◆ **MATERIAL PROVIDED**:

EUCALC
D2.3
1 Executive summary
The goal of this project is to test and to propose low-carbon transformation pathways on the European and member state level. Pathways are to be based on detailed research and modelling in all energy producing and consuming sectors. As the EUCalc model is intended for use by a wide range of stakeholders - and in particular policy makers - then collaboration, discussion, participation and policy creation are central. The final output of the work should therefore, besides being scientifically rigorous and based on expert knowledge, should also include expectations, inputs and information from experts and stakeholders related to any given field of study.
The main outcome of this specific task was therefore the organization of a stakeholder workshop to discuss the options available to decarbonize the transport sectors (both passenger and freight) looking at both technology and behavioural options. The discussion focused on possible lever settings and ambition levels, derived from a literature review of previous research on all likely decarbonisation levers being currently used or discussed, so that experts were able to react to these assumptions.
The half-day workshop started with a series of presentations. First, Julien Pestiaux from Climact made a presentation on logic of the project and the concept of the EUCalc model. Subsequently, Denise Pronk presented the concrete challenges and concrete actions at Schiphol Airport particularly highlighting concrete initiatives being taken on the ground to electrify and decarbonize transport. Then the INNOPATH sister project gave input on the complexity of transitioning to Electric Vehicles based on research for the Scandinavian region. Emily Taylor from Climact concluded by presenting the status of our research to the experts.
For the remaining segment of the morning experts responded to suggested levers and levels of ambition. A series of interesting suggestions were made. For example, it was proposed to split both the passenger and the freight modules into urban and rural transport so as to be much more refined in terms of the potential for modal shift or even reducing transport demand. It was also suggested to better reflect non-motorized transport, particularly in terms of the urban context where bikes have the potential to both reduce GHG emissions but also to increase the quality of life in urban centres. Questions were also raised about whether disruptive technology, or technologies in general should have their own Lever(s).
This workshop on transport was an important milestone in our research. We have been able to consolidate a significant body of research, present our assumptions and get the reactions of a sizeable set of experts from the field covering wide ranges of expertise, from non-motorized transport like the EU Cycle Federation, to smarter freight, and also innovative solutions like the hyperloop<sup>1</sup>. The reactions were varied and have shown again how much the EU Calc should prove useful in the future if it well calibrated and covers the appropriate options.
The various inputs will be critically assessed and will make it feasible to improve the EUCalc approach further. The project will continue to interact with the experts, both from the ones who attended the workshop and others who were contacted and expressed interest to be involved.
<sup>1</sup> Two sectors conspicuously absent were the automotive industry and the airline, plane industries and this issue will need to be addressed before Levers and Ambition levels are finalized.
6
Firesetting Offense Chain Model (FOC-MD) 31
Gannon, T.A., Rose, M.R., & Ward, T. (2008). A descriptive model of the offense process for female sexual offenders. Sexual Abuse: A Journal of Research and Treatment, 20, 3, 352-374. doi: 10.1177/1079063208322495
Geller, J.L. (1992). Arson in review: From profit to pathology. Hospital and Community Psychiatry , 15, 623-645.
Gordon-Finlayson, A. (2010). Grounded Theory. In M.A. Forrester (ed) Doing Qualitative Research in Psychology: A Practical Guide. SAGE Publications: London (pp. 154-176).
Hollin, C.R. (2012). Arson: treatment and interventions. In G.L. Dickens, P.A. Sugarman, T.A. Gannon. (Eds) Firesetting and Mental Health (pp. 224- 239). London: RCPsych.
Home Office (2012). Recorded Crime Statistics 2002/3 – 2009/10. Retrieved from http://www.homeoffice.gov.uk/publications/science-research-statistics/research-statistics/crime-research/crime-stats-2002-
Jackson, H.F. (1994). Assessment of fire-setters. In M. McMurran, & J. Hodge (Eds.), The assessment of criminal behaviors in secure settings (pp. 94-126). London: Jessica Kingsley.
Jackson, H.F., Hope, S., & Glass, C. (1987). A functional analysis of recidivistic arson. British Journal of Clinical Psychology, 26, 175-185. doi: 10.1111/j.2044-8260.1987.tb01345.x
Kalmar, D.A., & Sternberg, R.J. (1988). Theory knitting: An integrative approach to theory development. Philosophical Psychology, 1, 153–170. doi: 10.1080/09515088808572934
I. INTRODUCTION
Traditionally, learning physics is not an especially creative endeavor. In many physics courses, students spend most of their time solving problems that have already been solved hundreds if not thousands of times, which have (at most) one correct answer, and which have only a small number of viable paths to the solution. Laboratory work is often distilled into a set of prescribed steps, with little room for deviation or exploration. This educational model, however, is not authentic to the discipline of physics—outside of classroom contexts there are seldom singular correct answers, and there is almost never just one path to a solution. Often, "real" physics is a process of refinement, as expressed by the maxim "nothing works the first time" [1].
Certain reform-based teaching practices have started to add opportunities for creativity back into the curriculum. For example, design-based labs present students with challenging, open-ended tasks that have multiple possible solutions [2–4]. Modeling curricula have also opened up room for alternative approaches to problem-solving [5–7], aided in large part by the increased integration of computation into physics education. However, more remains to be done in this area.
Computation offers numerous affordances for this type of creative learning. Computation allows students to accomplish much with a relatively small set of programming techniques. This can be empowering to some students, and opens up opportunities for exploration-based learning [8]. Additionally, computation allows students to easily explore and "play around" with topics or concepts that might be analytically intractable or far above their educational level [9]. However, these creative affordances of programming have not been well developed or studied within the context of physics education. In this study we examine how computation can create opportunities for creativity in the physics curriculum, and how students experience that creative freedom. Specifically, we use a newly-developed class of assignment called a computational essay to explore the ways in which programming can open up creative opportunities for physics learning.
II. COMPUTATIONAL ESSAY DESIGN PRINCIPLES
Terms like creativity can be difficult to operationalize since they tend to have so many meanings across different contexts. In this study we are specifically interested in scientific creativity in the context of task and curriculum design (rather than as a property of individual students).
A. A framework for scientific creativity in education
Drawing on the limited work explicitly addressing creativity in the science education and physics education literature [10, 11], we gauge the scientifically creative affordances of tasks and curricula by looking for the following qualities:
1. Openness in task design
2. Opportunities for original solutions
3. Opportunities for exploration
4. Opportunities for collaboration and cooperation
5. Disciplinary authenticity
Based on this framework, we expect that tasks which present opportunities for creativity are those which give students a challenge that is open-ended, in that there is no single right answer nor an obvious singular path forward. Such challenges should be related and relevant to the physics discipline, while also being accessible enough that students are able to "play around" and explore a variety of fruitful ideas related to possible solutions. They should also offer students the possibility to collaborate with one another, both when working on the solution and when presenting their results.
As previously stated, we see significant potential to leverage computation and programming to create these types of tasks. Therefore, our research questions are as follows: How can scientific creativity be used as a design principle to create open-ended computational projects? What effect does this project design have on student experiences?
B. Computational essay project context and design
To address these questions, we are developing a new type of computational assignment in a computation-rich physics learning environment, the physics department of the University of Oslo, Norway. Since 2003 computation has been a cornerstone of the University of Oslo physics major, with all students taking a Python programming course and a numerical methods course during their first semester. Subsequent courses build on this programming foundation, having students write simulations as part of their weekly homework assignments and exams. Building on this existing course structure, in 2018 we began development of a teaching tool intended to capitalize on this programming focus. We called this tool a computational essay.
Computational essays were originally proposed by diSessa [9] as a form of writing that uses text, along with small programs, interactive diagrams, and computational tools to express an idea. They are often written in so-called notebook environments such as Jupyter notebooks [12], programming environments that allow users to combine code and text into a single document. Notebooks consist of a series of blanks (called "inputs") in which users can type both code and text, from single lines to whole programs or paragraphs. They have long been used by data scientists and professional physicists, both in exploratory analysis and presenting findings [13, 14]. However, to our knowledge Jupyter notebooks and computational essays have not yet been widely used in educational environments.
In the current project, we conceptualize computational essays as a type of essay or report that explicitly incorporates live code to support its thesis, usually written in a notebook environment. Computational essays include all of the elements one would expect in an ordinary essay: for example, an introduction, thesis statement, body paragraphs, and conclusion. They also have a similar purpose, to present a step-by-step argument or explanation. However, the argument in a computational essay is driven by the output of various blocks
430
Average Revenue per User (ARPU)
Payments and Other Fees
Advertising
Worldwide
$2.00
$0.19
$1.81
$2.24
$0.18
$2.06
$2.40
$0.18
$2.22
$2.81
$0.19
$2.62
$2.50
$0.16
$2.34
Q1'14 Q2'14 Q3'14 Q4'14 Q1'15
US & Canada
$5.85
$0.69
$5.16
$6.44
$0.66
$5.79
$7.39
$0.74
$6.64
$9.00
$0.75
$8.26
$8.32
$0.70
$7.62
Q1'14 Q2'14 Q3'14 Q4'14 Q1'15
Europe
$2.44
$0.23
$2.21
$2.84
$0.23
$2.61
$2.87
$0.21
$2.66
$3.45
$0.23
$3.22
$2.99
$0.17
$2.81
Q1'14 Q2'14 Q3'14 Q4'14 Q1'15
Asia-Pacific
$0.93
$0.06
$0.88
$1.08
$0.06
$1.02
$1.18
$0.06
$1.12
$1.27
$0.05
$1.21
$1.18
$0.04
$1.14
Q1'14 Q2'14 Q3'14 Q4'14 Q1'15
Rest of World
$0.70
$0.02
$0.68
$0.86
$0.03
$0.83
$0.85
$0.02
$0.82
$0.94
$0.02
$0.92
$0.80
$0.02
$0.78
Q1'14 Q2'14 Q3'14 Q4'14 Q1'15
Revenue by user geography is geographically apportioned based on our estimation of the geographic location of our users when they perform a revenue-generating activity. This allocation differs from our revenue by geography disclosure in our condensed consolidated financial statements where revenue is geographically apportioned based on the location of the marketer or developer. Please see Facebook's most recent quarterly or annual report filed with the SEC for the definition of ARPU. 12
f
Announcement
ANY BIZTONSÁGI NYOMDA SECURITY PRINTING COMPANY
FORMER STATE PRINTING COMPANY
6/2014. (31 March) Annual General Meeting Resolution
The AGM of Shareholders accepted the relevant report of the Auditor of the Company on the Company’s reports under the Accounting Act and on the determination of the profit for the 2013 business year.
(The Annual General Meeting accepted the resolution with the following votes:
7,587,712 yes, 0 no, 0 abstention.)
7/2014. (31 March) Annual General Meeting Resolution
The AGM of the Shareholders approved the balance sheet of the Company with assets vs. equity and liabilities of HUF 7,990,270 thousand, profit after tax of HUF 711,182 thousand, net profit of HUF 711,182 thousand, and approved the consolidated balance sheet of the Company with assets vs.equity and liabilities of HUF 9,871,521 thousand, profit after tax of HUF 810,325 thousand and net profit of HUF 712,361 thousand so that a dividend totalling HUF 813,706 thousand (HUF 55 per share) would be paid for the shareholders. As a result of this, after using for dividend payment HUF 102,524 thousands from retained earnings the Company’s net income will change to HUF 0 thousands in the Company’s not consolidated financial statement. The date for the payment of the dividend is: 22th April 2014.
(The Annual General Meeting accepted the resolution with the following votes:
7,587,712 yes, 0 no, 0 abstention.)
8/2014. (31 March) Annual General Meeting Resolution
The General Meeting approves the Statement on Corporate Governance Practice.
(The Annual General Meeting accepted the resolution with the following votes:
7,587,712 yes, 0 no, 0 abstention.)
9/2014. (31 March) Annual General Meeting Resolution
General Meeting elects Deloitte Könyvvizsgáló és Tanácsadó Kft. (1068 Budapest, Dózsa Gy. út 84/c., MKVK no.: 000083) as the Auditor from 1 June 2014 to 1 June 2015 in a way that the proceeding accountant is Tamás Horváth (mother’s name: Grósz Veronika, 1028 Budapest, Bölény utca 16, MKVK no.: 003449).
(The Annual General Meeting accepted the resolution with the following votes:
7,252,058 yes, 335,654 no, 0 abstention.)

◆ **REQUIRED ACTION**: Copy all the lines from the data above that hold the word "Revenue".

◆ **ANSWER BOX**:
Average Revenue per User (ARPU)
Revenue by user geography is geographically apportioned based on our estimation of the geographic location of our users when they perform a revenue-generating activity. This allocation differs from our revenue by geography disclosure in our condensed consolidated financial statements where revenue is geographically apportioned based on the location of the marketer or developer. Please see Facebook's most recent quarterly or annual report filed with the SEC for the definition of ARPU. 12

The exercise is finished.